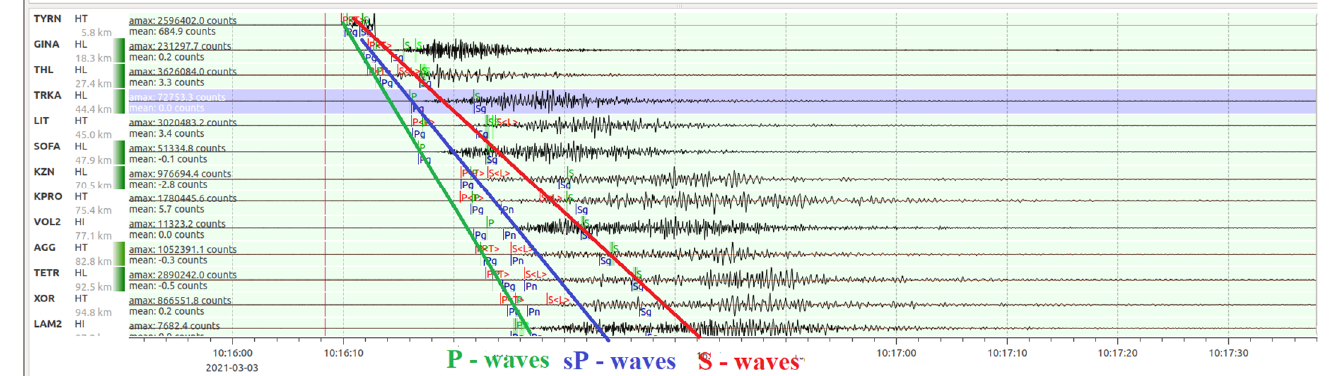
Figure 6. A section of the displacement record of the stations. The horizontal components (east–west and north–south traces) were rotated into radial and transverse components. The sP-wave was clear in the radial and vertical components, but only the S-wave was observed along with the surface waves in the transverse component.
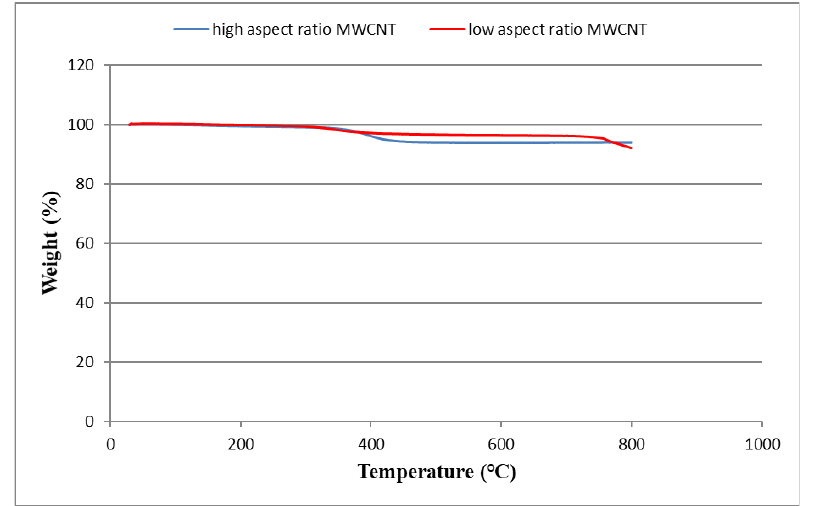
Figure 7. Residual weights of buckypapers composed of high and low aspect ratios MWCNTs in the thermogravimetric analyzer (TGA) test.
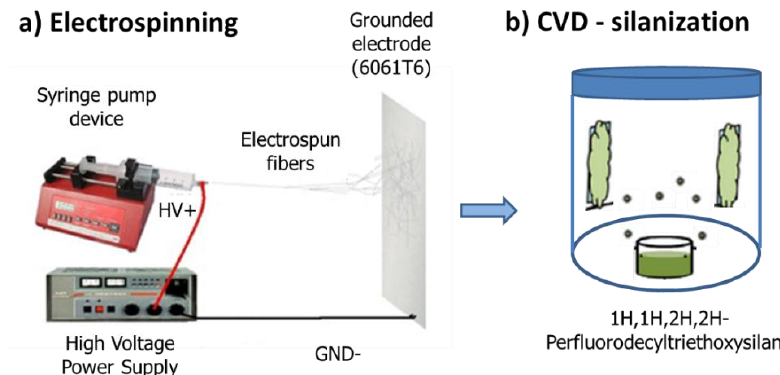
Figure 1. The scheme of the two different techniques employed in the preparation of the coating from the electrospinning process ( a ) to CVD-silanization ( b ).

■ **Exercise prompt**
From the line with "Figure 7. Residual" through the end of the listing, write out every line exactly, leaving out the pictures.

■ **Solution**
Figure 7. Residual weights of buckypapers composed of high and low aspect ratios MWCNTs in the thermogravimetric analyzer (TGA) test.
Figure 1. The scheme of the two different techniques employed in the preparation of the coating from the electrospinning process ( a ) to CVD-silanization ( b ).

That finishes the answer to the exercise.